It may be the most common writing advice of all time: “Write what you know.” It’s often misunderstood or misapplied; but it means, basically, draw from your own experience, emotion, environment, and passions to produce the most authentic creative work possible … for you.
That’s not bad advice, as far as it goes. But it’s not “gospel.” After all, Nobel honoree Kazuo Ishiguro, author of The Remains of the Day, calls it “the most stupid thing I’ve heard.”
I’m not yet a Nobel prizewinner (nominations are being invited this month), but I mostly agree. I think there’s a better approach: Write what you want to know.

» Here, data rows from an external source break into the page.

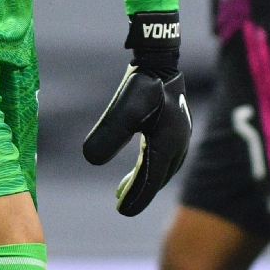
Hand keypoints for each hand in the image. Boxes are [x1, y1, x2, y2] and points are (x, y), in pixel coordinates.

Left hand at [82, 12, 190, 215]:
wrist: (160, 59)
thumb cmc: (143, 82)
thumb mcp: (123, 107)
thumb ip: (109, 132)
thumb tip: (90, 160)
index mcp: (168, 143)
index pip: (151, 180)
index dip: (136, 197)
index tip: (121, 210)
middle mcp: (178, 144)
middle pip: (158, 177)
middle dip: (141, 192)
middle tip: (121, 204)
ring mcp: (179, 136)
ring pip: (162, 167)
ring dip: (145, 180)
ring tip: (124, 190)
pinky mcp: (174, 128)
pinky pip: (163, 155)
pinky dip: (150, 166)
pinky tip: (139, 166)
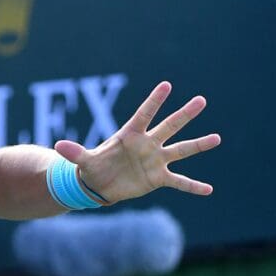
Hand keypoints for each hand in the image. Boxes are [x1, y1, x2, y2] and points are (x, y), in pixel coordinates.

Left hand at [53, 81, 220, 203]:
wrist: (100, 183)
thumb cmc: (94, 166)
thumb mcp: (83, 160)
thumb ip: (75, 152)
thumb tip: (58, 146)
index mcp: (130, 135)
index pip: (144, 114)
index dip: (154, 101)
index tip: (166, 85)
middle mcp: (148, 144)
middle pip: (169, 126)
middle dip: (184, 114)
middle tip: (201, 100)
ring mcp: (155, 160)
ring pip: (181, 150)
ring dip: (198, 145)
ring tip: (217, 138)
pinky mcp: (159, 178)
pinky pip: (179, 182)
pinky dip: (193, 186)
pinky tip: (209, 190)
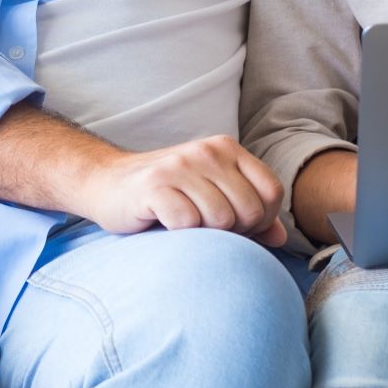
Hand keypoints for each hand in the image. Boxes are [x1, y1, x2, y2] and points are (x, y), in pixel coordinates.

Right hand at [73, 134, 286, 244]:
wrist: (106, 184)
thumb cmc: (165, 194)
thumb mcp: (211, 195)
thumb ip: (249, 213)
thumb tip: (281, 238)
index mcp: (226, 149)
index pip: (271, 192)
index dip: (261, 221)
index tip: (236, 226)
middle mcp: (205, 152)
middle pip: (250, 210)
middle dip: (234, 232)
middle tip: (206, 229)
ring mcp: (178, 166)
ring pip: (221, 219)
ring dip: (205, 234)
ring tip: (185, 225)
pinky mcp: (153, 186)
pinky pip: (187, 223)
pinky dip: (180, 234)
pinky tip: (166, 224)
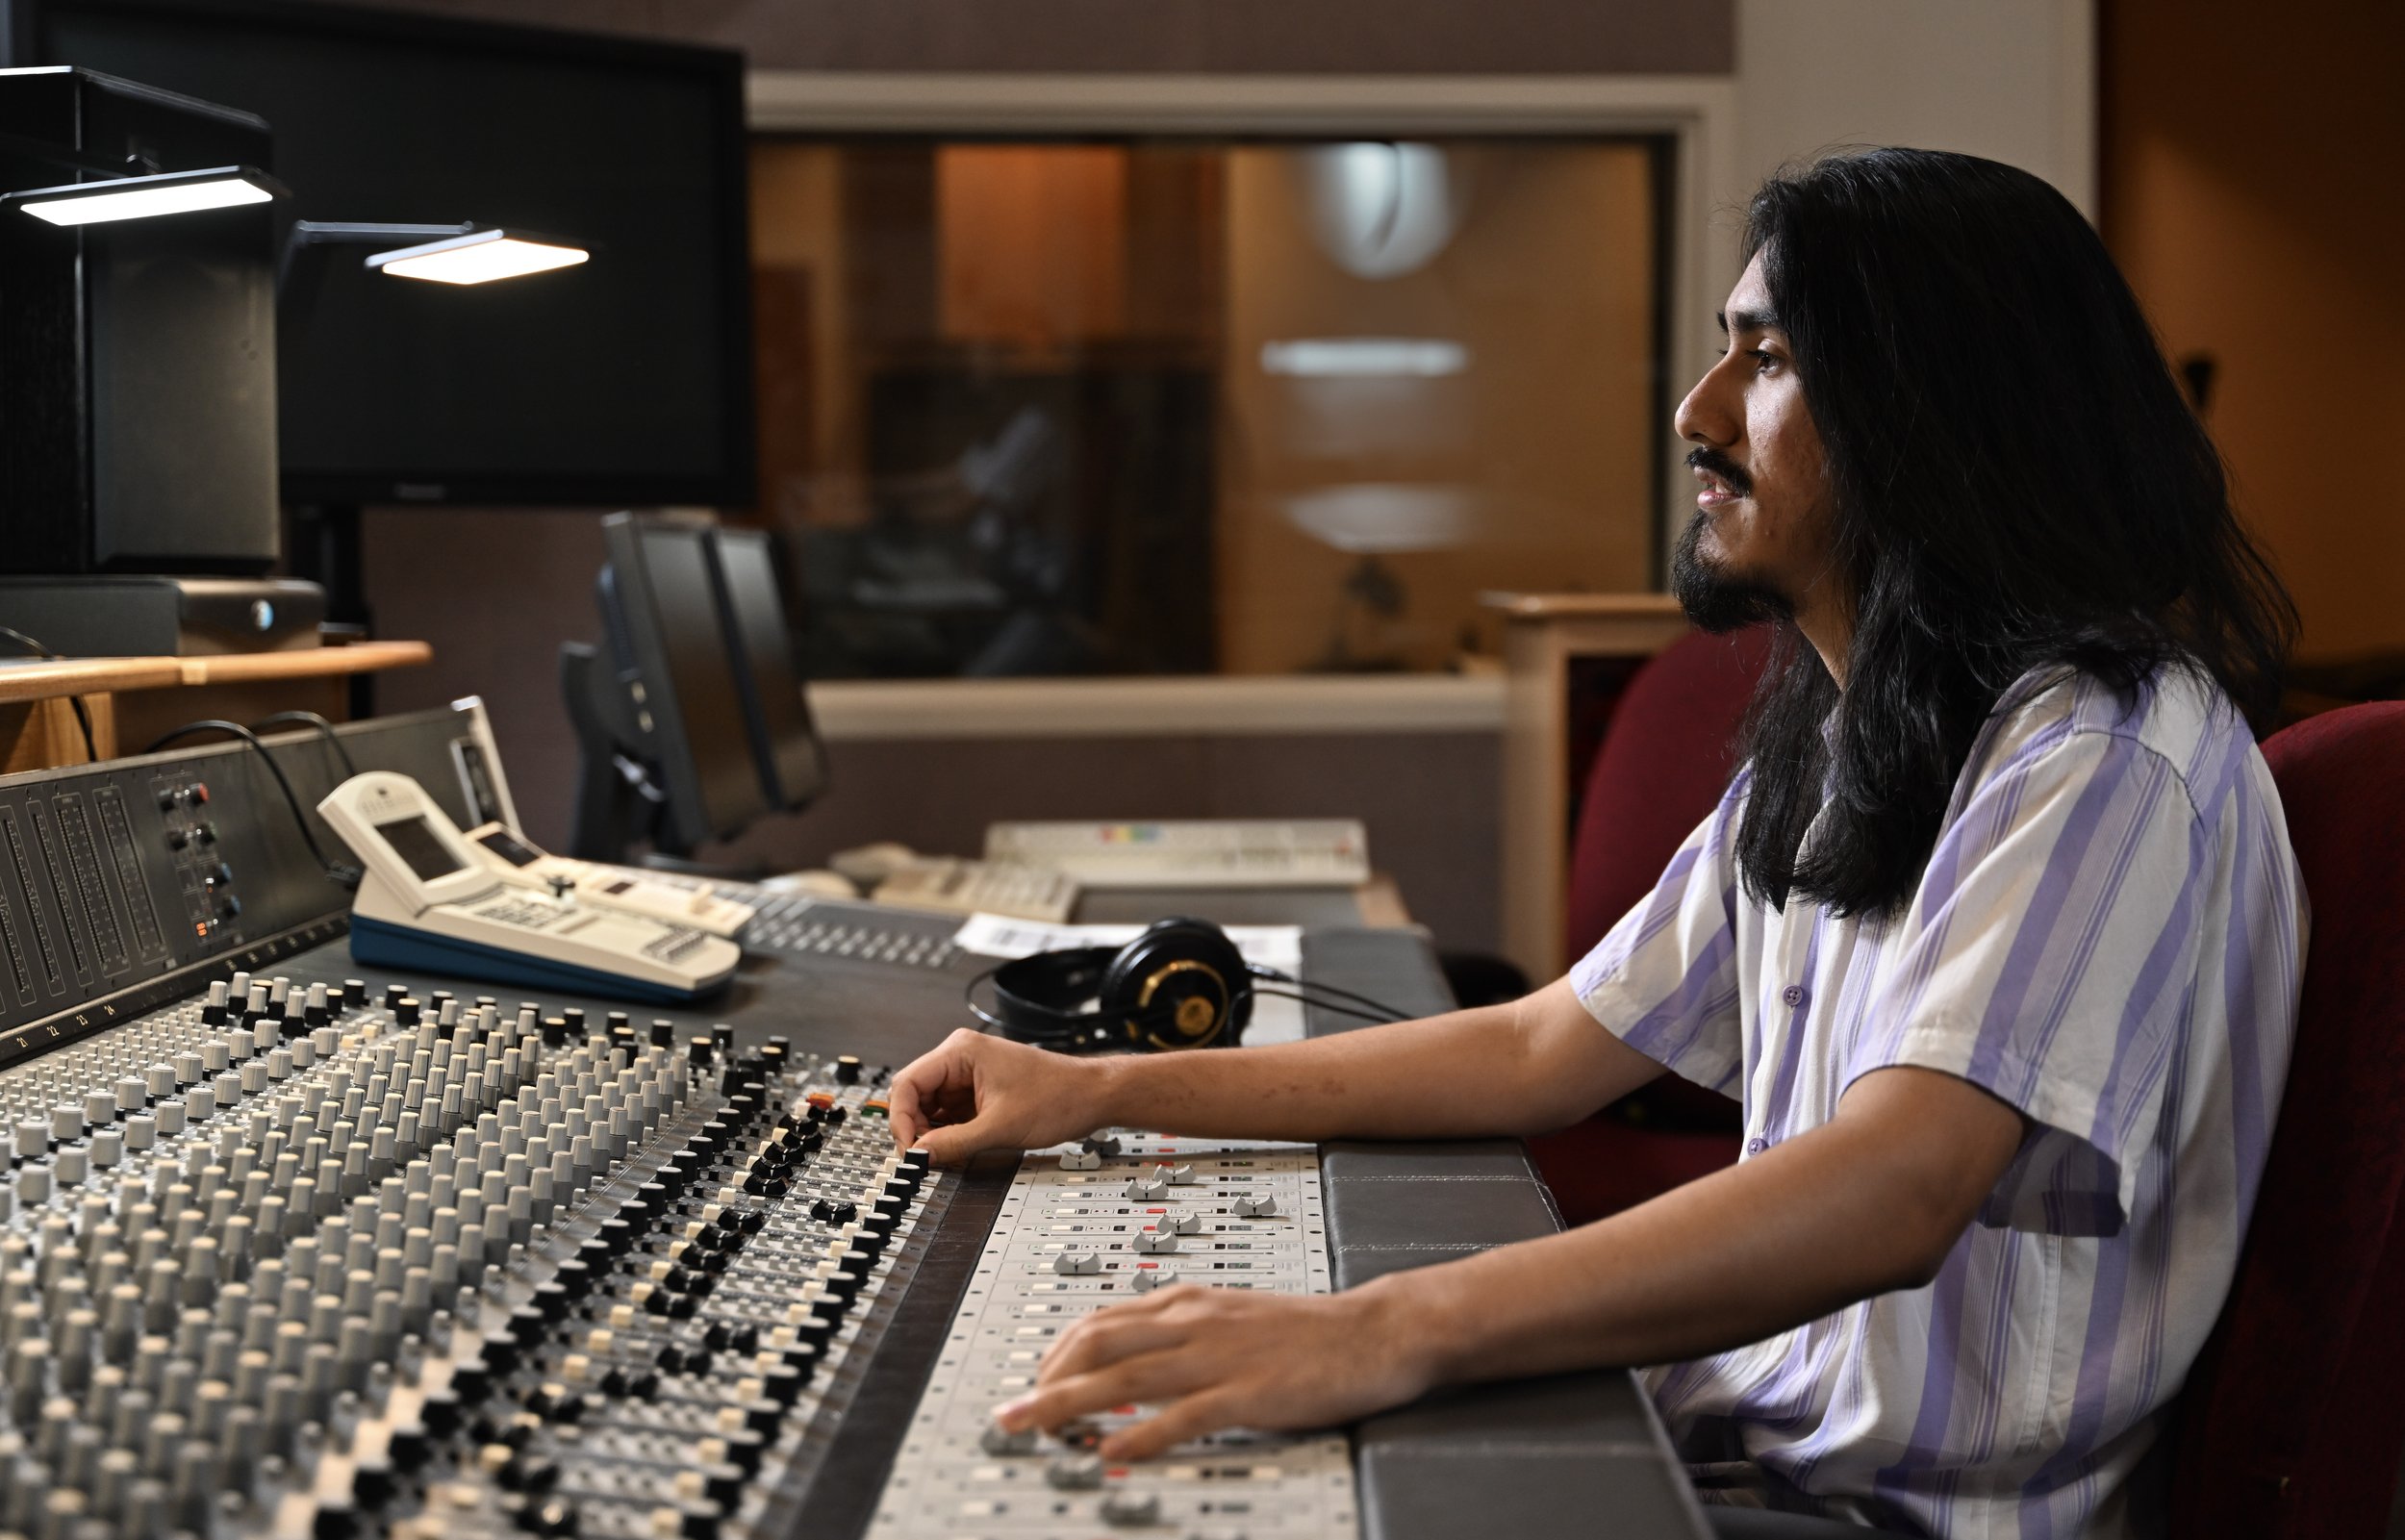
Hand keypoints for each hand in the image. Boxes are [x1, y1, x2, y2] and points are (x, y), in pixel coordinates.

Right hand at [887, 1029, 1115, 1164]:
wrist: (1093, 1097)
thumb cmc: (1059, 1096)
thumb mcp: (999, 1128)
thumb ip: (954, 1143)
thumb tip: (920, 1156)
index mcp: (961, 1051)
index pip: (906, 1083)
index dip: (900, 1120)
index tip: (909, 1150)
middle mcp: (961, 1058)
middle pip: (915, 1096)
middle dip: (916, 1129)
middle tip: (923, 1159)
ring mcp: (969, 1076)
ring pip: (930, 1107)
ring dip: (932, 1133)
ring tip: (944, 1156)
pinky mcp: (979, 1092)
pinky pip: (949, 1113)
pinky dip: (948, 1133)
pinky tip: (956, 1149)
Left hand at [994, 1281, 1436, 1459]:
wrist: (1374, 1331)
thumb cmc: (1308, 1330)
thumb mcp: (1232, 1314)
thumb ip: (1182, 1331)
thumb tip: (1130, 1357)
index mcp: (1188, 1301)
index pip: (1100, 1321)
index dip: (1055, 1354)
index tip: (1033, 1384)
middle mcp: (1193, 1322)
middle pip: (1096, 1344)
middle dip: (1044, 1380)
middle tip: (1012, 1415)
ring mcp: (1219, 1356)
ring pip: (1124, 1376)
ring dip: (1069, 1405)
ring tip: (1033, 1429)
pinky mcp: (1248, 1392)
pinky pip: (1181, 1415)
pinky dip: (1139, 1435)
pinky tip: (1113, 1453)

Many of us—especially, may I say, those of us who write from a Christian perspective, fueled by the vast storehouse of divinely inspired biblical wisdom and millennia of church tradition and practice—adopt a somewhat didactic, even stentorian, voice in our writing. We make pronouncements. We have “God’s honest truth” on our side, so we tell our readers what they need to know.
That approach may have worked better when I first began writing in the 1800s, but I’m learning that it’s not the best tack these days. Twenty-first century readers prefer to be participants in the process of discovery. The tone that more often invites and convinces a reader is less “here’s what I know and you should too” and more “Let’s explore this together and see what happens.” It’s more a journey of discovery than a pronouncement from on high.
That doesn’t mean we don’t share biblical truth. Not at all. But it’s much more fun (for reader and writer) to track a journey of discovery and experience that takes both of us to a new place, as companions on the trail.
So try it. Don’t write what you know; write what you want to know … and be … and do ... and see what happens.